1

when i use the code:

add_filter('the_content', 'my_nofollow');
add_filter('the_excerpt', 'my_nofollow');

function my_nofollow($content) {
    return preg_replace_callback('/<a[^>]+/', 'my_nofollow_callback', $content);
}
function my_nofollow_callback($matches) {
    $link = $matches[0];
    $site_link = get_bloginfo('url');
    if (strpos($link, 'rel') === false) {
        $link = preg_replace("%(href=\S(?!$site_link))%i", 'rel="nofollow" $1', $link);
    } elseif (preg_match("%href=\S(?!$site_link)%i", $link)) {
        $link = preg_replace('/rel=\S(?!nofollow)\S*/i', 'rel="nofollow"', $link);
    }
    return $link;
}

only in the_content and the_excerpt the links get a nofollow attribute. How i can edit the code, that the whole wordpress site use this functions (footer, sidebar...)

Thank you

Klaus
  • 11
  • 2
  • You're on the right track but you [shouldn't parse html with regex](http://stackoverflow.com/questions/1732348/regex-match-open-tags-except-xhtml-self-contained-tags/1732454#1732454). You could do this with [DomDocument](https://www.php.net/manual/en/class.domdocument.php) – TheGentleman Jul 21 '20 at 15:04
  • Does this answer your question? [How to add rel="nofollow" to links with preg\_replace()](https://stackoverflow.com/questions/5037592/how-to-add-rel-nofollow-to-links-with-preg-replace) – Toto May 22 '21 at 09:12

2 Answers2

3

a good script which allows to add nofollow automatically and to keep the other attributes

function nofollow(string $html, string $baseUrl = null) {
    return preg_replace_callback(
            '#<a([^>]*)>(.+)</a>#isU', function ($mach) use ($baseUrl) {
                list ($a, $attr, $text) = $mach;
                if (preg_match('#href=["\']([^"\']*)["\']#', $attr, $url)) {
                    $url = $url[1];
                    if (is_null($baseUrl) || !str_starts_with($url, $baseUrl)) {
                        if (preg_match('#rel=["\']([^"\']*)["\']#', $attr, $rel)) {
                            $relAttr = $rel[0];
                            $rel = $rel[1];
                        }
                        $rel = 'rel="' . ($rel ? (strpos($rel, 'nofollow') ? $rel : $rel . ' nofollow') : 'nofollow') . '"';
                        $attr = isset($relAttr) ? str_replace($relAttr, $rel, $attr) : $attr . ' ' . $rel;
                        $a = '<a ' . $attr . '>' . $text . '</a>';
                    }
                }
                return $a;
            },
            $html
    );
}
Redouane
  • 33
  • 6
0

The idea is to add your action in the full html buffer, once everything is loaded and filtered, not only in the 'content' area. BE VERRY CAREFULL WITH THIS !!!! This action is verry RAW and low-level... You can really mess up everything with theses buffer actions. But it's also very nice to know ;-) It works like this :

add_action( 'wp_loaded', 'buffer_start' );  function buffer_start() { ob_start( "textdomain_nofollow" ); }
add_action( 'shutdown', 'buffer_end' );     function buffer_end()   { ob_end_flush(); }

Then do the replace action and setup the callback : Juste imagine the $buffer variable as your full site in HTML, as it will load.

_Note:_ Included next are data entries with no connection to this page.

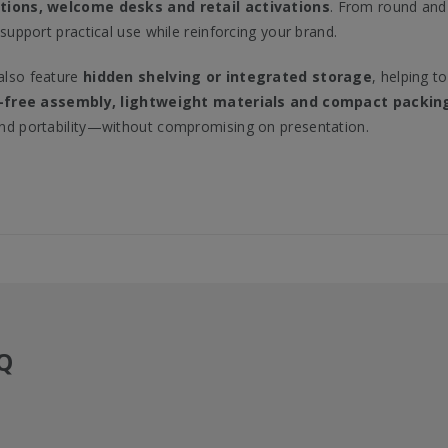
tions, welcome desks and retail activations
. From round and 
 support practical use while reinforcing your brand.
lso feature
hidden shelving or integrated storage
, helping t
-free assembly, lightweight materials and compact packin
nd portability—without compromising on presentation.
Q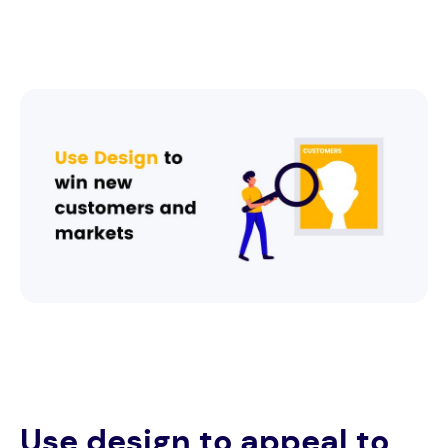
Use design to appeal to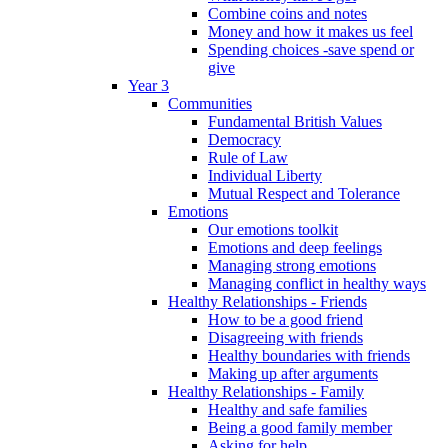
Combine coins and notes
Money and how it makes us feel
Spending choices -save spend or
give
Year 3
Communities
Fundamental British Values
Democracy
Rule of Law
Individual Liberty
Mutual Respect and Tolerance
Emotions
Our emotions toolkit
Emotions and deep feelings
Managing strong emotions
Managing conflict in healthy ways
Healthy Relationships - Friends
How to be a good friend
Disagreeing with friends
Healthy boundaries with friends
Making up after arguments
Healthy Relationships - Family
Healthy and safe families
Being a good family member
Asking for help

function textdomain_nofollow( $buffer ) {
    return preg_replace_callback( '/<a[^>]+/', 'textdomain_nofollow_callback', $buffer );
}

Here is how I do the href checking (read my comments) :

function textdomain_nofollow_callback( $matches ) {
    $link = $matches[0];

    // if you need some specific external domains to exclude, just use :
    //$exclude = '('. home_url() .'|(http|https)://([^.]+\.)?(domain-to-exclude.org|other-domain-to-exclude.com)|/)';
        
        // By default, just exclude your own domain, and your relative urls that starts by a '/' (if you use relatives urls)
            $exclude = '('. home_url() .'|/)';
            if ( preg_match( '#href=\S('. $exclude .')#i', $link ) )
                    return $link;
        
            if ( strpos( $link, 'rel=' ) === false ) {
                    $link = preg_replace( '/(?<=<a\s)/', 'rel="nofollow" ', $link );
            } elseif ( preg_match( '#rel=\S(?!nofollow)#i', $link ) ) {
                    $link = preg_replace( '#(?<=rel=.)#', 'nofollow ', $link );
            }
        
    return $link;
        
}

It works well in my experience... Q

Dharman
  • 30,962
  • 25
  • 85
  • 135